No dia seguinte, uma nova manifestação convocada pela extrema-direita juntou oito mil pessoas, um número surpreendente, apesar de a Saxónia ser uma das regiões com maior implantação de organizações neonazis na Alemanha. A escassa presença policial não impediu confrontos entre elementos de extrema-direita e contramanifestantes que se encontraram a certa altura, tornando o centro da cidade num autêntico campo de batalha campal.

Polícia alertou neonazis

O clima de tensão foi aprofundado nos últimos dias com a divulgação das suspeitas de que os grupos de extrema-direita foram informados por fontes nas forças de segurança de que os autores do homicídio eram requerentes de asilo. Um funcionário da administração penitenciária admitiu ter divulgado o teor dos dois mandados de detenção a um grupo de neonazis “em nome da verdade”, acabando por ser suspenso de funções.

Para as manifestações deste sábado, a polícia decidiu não correr riscos e montou um forte contingente, contando com mais de 1200 agentes, incluindo alguns de estados vizinhos. O jogo da segunda divisão de futebol entre o Dynamo Dresden e o Hamburgo foi mesmo adiado para que os recursos policiais se concentrassem nas manifestações.
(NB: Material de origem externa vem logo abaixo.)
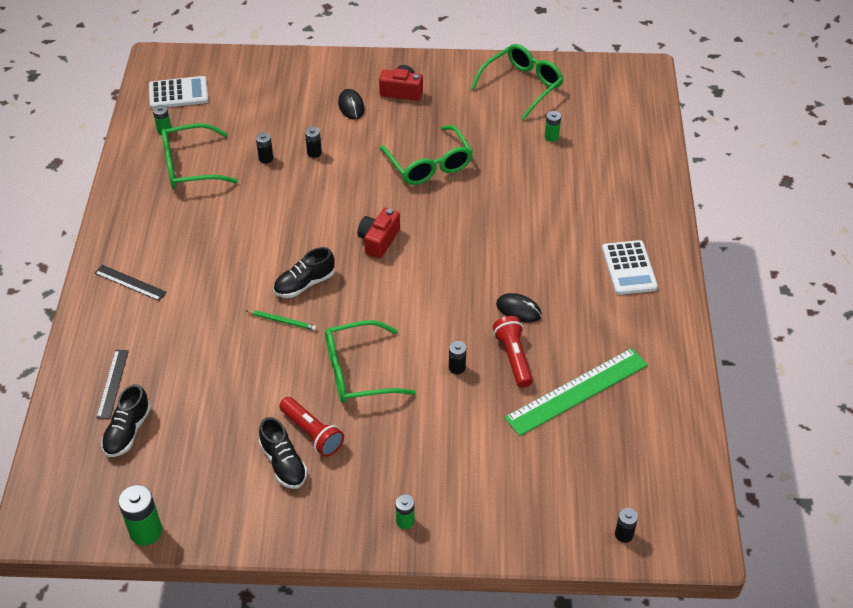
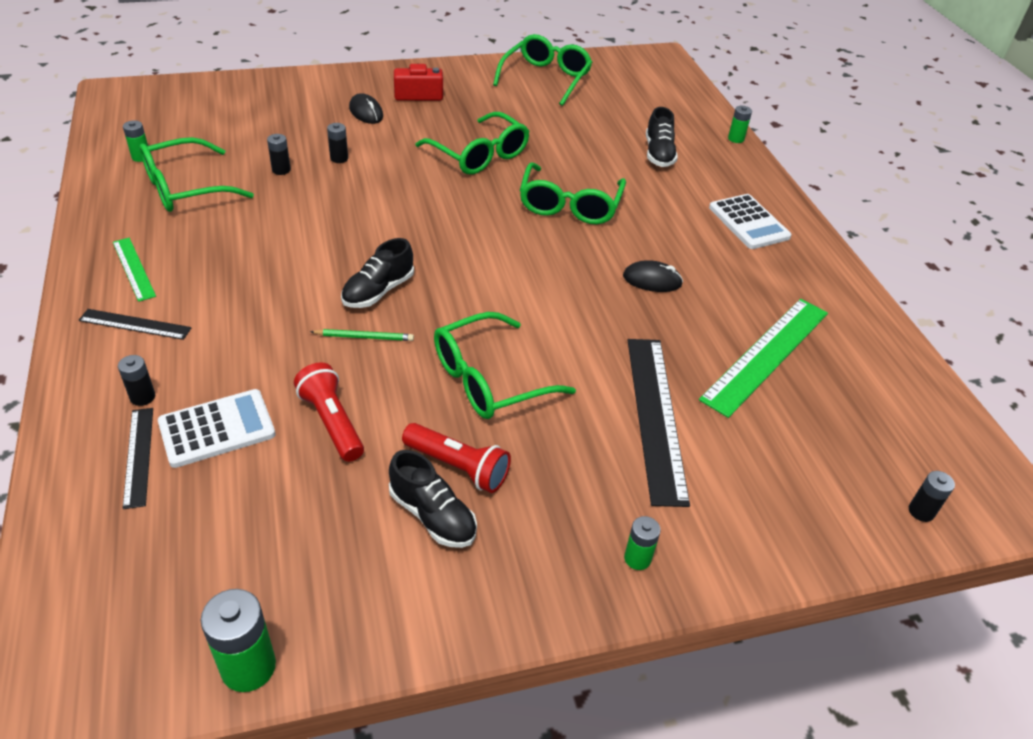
camera: 20 degrees left, 5 degrees down
(127, 431) = (178, 519): black shoe -> black shoe (658, 154)
(138, 235) = (133, 269): none -> green ruler
(178, 93) = (150, 120): white calculator -> white calculator (217, 428)
(378, 240) = (453, 233): red camera -> none
(457, 367) = (611, 353): black battery -> black battery (142, 397)
(466, 424) = (656, 416): none -> black ruler
(483, 227) = (569, 205): none -> green glasses
(513, 357) = (673, 331): red flashlight -> red flashlight (331, 422)
(551, 137) = (599, 117): green battery -> green battery (736, 139)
Para a forte afluência à manifestação da extrema-direita contribuiu uma aliança de conveniência entre grupos neonazis, a Alternativa para a Alemanha (AfD) e o Pegida, um grupo criado há quatro anos em Dresden declaradamente anti-Islão. “A mistura entre extremistas de direita e eleitores da AfD é nova”, disse ao New York Times o professor da Universidade Livre de Berlim, Hajo Funke. O partido alcançou 27% dos votos na Saxónia nas eleições federais do ano passado, tornando-se na segunda força política no estado.

Apesar das afinidades, a AfD insiste em distanciar-se dos movimentos neonazis. No sábado, convocou uma “manifestação silenciosa” em Chemnitz apenas para homenagear a vítima do homicídio de há uma semana. O silêncio da marcha foi por vezes quebrado por palavras de ordem contra a imprensa, apelidada pelos manifestantes de “Lügenpresse”, um termo amplamente utilizado pelo Partido Nazi para se referir pejorativamente ao que dizia ser “imprensa mentirosa”.